WHAT IS REQUIRED: Whenever a line in the entries below contains "labels", copy that line.

Recorded data:
Start of Block

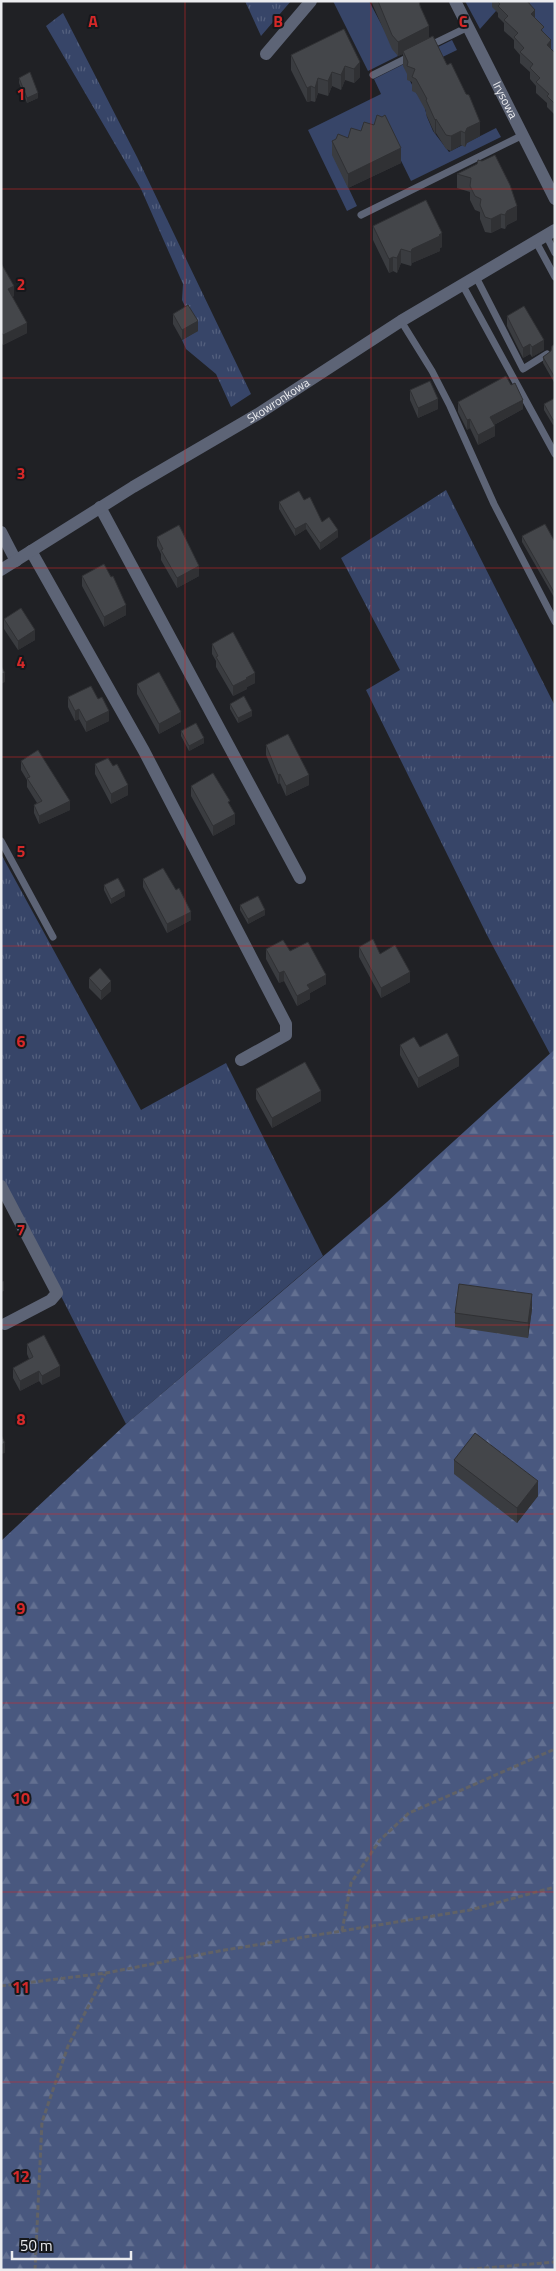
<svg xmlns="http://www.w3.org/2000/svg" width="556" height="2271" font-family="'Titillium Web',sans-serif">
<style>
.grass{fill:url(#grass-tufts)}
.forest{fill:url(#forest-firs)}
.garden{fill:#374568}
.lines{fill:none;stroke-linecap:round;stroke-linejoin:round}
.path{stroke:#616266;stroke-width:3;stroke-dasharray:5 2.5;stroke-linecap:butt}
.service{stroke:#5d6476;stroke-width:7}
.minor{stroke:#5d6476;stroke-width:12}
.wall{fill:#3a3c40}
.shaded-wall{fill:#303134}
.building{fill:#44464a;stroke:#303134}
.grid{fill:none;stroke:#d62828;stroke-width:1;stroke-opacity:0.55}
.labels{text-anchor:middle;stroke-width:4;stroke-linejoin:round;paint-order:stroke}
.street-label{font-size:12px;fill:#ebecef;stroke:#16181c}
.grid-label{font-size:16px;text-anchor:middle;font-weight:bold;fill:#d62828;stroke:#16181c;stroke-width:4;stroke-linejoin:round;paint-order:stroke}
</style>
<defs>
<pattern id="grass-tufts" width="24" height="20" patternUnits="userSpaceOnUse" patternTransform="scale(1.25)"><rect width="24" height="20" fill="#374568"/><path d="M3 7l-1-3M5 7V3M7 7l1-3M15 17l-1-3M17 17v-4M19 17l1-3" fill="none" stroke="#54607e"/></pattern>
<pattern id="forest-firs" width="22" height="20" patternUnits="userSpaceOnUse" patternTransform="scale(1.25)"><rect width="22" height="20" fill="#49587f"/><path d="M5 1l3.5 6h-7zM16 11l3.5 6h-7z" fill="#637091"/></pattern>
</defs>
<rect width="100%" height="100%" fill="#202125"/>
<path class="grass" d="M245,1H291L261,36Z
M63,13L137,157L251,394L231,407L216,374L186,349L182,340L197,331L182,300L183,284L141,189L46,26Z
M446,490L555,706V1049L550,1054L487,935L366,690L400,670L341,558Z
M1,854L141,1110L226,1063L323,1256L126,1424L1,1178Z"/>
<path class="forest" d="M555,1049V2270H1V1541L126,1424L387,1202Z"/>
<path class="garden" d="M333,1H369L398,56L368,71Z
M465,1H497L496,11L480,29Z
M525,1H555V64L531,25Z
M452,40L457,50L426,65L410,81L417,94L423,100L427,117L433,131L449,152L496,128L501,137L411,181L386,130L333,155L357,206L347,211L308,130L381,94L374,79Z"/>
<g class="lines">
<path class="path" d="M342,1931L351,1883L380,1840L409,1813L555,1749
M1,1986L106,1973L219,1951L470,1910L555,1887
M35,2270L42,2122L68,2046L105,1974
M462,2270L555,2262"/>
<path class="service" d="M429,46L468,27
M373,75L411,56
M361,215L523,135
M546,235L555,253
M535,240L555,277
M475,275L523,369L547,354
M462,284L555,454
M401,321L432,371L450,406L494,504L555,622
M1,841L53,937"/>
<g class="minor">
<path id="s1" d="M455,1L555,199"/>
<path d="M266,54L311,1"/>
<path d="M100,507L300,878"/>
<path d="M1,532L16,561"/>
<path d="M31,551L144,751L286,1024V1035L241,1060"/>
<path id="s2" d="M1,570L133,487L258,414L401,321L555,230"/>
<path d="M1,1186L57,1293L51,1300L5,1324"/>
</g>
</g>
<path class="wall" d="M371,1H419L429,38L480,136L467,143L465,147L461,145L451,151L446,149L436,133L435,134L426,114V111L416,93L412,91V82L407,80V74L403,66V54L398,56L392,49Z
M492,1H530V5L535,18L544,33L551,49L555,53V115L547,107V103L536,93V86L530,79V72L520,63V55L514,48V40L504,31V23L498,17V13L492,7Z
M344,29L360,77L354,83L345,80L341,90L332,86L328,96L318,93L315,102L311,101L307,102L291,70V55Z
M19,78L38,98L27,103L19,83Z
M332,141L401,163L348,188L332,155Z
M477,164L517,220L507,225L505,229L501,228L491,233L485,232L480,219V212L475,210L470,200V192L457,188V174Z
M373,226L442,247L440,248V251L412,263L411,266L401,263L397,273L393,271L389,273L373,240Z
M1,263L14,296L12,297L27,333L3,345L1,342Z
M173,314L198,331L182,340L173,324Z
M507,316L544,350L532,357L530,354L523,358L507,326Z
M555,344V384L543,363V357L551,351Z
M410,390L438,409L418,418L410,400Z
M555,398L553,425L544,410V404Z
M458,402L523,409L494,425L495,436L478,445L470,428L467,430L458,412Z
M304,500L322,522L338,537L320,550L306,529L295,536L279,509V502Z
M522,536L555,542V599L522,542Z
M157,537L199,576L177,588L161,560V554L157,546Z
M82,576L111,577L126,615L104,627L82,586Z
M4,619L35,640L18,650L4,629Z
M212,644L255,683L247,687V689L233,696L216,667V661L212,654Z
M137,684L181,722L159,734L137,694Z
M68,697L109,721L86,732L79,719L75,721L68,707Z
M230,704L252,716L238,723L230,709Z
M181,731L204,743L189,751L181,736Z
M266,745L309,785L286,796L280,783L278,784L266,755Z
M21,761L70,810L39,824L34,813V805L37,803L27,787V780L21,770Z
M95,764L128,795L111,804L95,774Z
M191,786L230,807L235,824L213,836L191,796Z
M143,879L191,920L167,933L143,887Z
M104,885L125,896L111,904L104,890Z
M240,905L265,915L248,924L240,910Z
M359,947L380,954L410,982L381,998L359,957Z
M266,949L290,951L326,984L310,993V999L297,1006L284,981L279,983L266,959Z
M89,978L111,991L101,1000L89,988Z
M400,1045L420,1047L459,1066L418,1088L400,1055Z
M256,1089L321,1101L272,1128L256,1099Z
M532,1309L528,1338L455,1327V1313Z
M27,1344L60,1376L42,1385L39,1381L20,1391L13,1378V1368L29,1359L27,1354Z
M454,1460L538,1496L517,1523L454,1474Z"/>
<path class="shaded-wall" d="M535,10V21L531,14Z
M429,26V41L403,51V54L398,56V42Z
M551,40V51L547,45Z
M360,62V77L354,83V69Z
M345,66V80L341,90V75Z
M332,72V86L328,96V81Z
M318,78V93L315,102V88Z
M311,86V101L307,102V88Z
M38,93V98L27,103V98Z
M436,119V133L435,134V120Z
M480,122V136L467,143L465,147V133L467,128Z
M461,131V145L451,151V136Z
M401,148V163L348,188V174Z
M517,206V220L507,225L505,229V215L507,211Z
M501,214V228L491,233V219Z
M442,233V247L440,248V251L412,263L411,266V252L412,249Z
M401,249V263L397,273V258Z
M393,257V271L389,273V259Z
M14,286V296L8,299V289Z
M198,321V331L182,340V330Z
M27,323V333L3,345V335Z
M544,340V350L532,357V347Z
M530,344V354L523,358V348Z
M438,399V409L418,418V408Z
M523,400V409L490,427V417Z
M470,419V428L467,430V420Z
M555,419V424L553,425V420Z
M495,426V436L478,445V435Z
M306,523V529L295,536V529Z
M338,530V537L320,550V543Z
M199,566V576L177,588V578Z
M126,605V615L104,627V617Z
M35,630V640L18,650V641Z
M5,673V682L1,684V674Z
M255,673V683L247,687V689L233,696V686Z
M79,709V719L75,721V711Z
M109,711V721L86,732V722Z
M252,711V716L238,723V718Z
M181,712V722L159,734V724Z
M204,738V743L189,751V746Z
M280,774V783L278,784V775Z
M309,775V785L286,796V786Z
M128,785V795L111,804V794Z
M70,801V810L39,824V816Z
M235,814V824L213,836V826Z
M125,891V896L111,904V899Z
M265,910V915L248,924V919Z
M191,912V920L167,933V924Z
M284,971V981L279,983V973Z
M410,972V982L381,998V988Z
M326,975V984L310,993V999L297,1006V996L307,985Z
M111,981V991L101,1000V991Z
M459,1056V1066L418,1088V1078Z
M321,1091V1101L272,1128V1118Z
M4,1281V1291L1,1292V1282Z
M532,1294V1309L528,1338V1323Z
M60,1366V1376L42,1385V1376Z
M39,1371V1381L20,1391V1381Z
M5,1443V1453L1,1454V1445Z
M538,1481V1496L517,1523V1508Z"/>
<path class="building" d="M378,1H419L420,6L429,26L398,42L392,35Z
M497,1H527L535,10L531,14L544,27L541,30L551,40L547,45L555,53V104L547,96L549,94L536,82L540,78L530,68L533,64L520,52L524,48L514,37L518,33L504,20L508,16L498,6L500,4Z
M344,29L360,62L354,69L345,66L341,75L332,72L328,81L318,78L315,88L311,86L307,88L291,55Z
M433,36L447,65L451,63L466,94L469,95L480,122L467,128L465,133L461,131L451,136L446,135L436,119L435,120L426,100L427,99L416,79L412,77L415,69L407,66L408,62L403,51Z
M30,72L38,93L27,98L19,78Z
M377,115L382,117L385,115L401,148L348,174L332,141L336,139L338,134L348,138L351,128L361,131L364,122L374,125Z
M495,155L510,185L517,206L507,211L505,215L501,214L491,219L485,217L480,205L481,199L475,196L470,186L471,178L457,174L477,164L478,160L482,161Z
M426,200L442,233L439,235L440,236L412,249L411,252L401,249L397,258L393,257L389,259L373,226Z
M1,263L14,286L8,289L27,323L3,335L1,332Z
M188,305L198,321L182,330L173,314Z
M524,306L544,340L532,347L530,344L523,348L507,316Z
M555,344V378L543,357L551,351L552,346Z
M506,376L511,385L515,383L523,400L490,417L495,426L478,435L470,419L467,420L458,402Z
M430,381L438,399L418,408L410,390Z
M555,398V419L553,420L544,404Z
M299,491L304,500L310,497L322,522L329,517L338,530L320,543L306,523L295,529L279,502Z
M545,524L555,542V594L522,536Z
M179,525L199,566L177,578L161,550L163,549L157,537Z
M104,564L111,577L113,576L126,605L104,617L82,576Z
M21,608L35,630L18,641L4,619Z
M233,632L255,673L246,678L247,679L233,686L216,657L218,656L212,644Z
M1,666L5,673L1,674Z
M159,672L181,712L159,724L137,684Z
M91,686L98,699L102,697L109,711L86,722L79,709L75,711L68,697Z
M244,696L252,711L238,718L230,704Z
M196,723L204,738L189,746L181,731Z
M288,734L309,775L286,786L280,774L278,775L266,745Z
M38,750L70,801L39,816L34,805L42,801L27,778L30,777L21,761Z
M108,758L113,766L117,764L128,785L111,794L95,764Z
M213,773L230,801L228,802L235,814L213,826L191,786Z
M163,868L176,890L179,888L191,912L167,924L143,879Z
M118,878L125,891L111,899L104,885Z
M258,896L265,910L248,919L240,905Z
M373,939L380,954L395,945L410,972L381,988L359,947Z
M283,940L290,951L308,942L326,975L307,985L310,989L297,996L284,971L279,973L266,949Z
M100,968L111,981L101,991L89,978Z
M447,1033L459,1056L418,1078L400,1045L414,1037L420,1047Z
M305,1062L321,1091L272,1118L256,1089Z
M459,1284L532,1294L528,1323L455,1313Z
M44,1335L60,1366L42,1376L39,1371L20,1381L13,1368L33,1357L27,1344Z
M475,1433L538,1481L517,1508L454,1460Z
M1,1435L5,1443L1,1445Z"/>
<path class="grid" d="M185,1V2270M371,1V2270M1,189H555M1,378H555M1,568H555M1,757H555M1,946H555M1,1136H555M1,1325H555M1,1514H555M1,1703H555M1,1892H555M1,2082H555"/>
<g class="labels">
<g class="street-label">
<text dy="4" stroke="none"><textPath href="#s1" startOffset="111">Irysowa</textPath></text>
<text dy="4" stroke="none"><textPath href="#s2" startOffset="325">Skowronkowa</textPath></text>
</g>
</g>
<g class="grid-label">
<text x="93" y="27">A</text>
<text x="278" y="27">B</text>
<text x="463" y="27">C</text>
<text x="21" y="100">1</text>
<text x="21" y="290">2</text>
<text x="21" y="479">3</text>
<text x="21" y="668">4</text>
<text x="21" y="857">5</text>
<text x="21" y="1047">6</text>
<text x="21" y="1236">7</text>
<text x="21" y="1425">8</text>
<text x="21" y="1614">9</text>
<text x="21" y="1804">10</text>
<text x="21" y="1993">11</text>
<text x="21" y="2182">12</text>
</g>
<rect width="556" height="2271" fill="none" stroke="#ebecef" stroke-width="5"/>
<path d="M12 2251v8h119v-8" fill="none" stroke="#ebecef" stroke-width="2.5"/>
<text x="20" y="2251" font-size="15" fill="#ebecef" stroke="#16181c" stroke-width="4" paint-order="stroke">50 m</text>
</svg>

End of Block

TASK SOLUTION:
.labels{text-anchor:middle;stroke-width:4;stroke-linejoin:round;paint-order:stroke}
<g class="labels">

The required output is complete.